Social
Measuring Human Mobility in Indoor Spaces: The MAPPING@Brown Study Jason R. Gantenberg* Jason Gantenberg Thomas A. Trikalinos Samuel F. Rosenblatt Guixing Wei Julia Netter Bradford Roarr Marta G. Wilson-Barthes Bryn C. Loftness Peyton B. Luiz Mark N. Lurie
Shortcomings in our understanding of disease transmission can hinder control of a circulating pathogen. Policymakers need detailed data on human mobility and interaction to inform decision-making and intervention design. During the SARS-CoV-2 pandemic, efforts to collect mobility data focused largely on the regional or national scale, but mounting effective responses to future pandemics will require supplementing these efforts with granular information on social mixing in indoor environments. We conducted the MAPPING@Brown study to explore the feasibility of collecting the relevant data.
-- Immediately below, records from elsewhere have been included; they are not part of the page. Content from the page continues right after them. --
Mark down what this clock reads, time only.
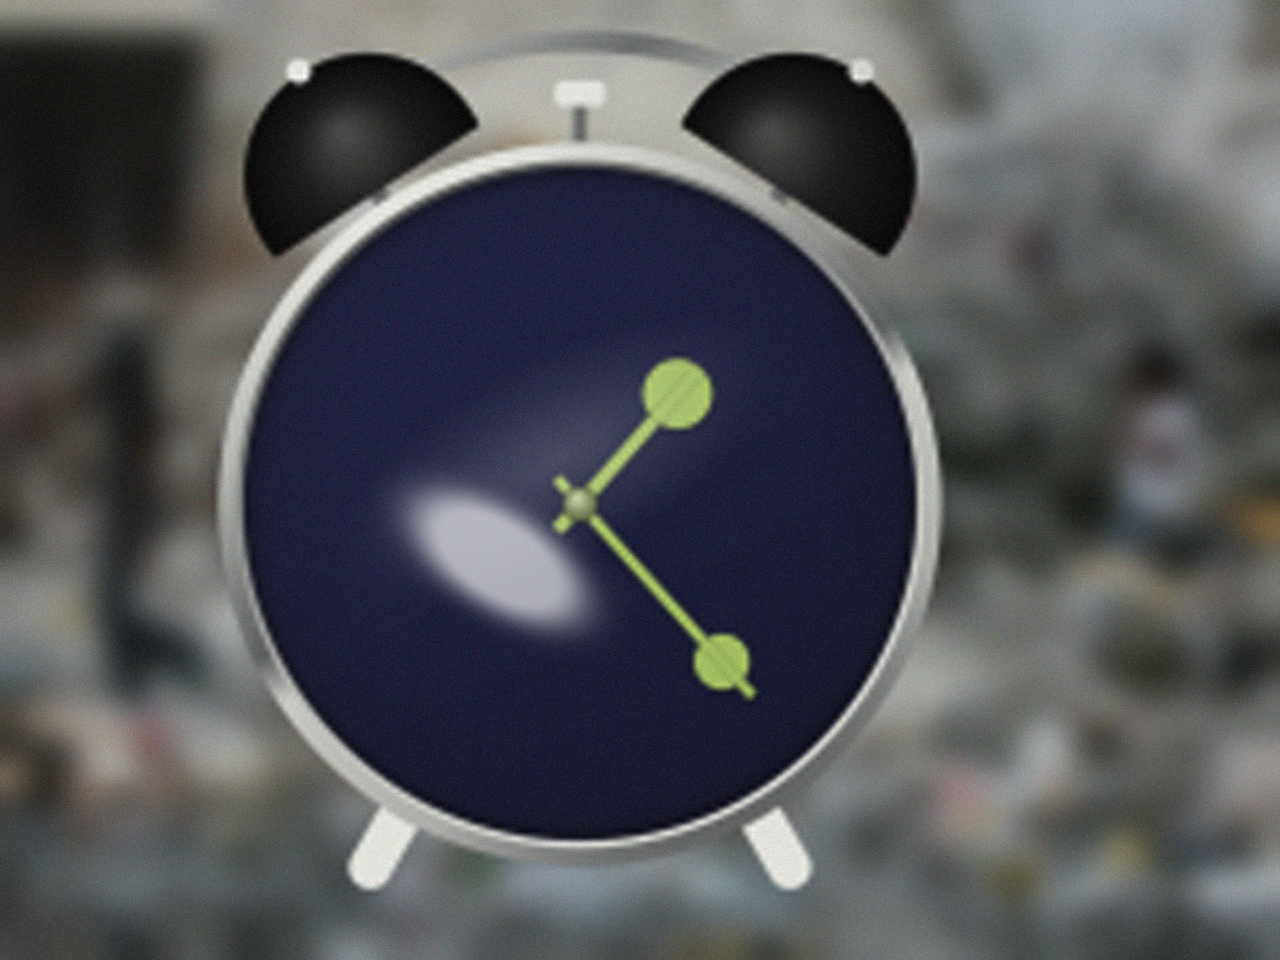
1:23
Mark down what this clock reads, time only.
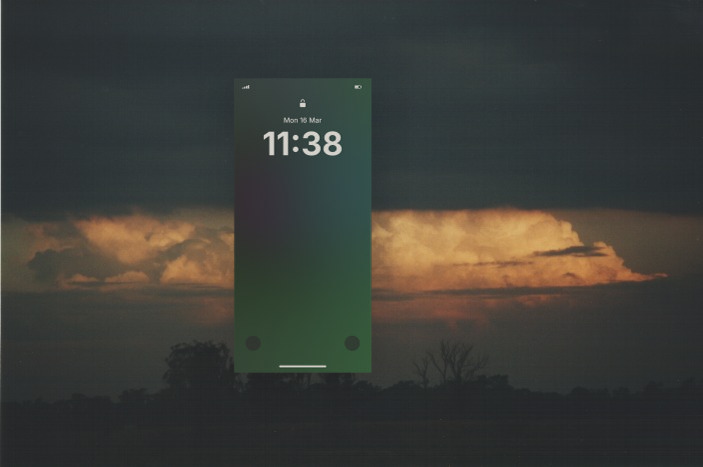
11:38
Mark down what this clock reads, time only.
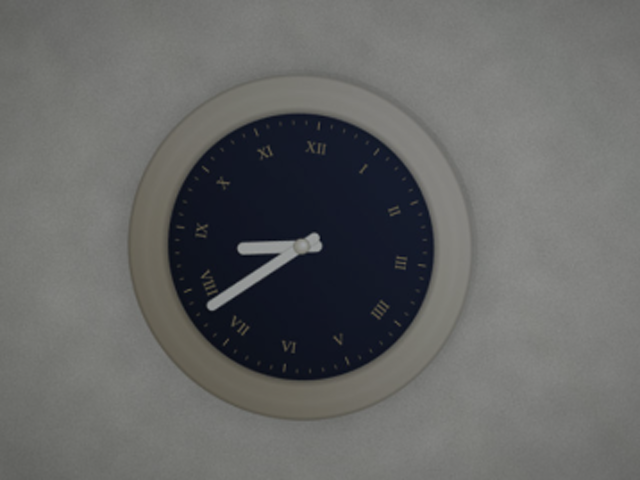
8:38
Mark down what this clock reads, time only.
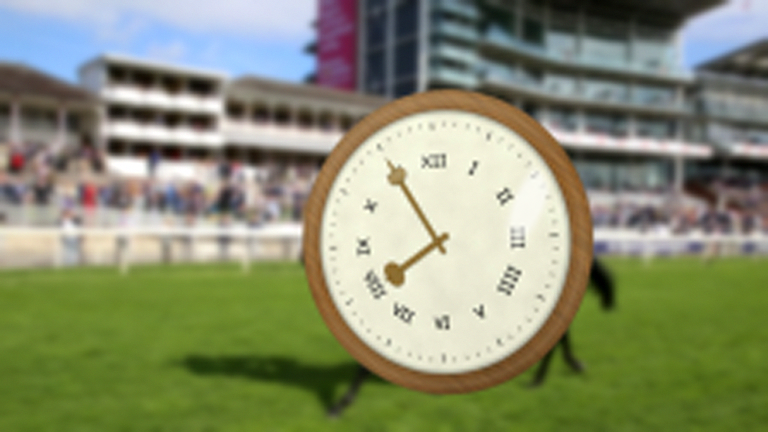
7:55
Specifically, we investigated the viability of using smartphone technology to infer individuals’ movements and contact patterns indoors. In Fall 2023, we deployed a network of 2,121 Bluetooth transmitters across 8 floors of the Brown University School of Public Health (SPH) building. Transmitters resided at fixed spatial coordinates such that the approximate maximum distance between a given smartphone and a transmitter would be 2 meters. In November 2023 we enrolled a cohort of 197 SPH students, faculty, and staff, whom we asked to complete a demographic survey and to download a custom smartphone application. This app recorded which transmitters an individual phone observed, a timestamp, and the received signal strength indicators (RSSI). Over the 2-week data collection period, we collected 138,073,742 Bluetooth signal readings from 128 unique smartphones. We will infer participants’ locations over time by estimating the distance between each smartphone and observed transmitter at a given time, based on a model for RSSI decay as a function of distance. Estimated distances will be used to derive devices’ spatial coordinates via multilateration and other methods. The resulting map of individual trajectories—complemented by auxiliary environmental data on CO2, temperature, and relative humidity—will inform high-resolution, spatially explicit agent-based models of indoor disease transmission.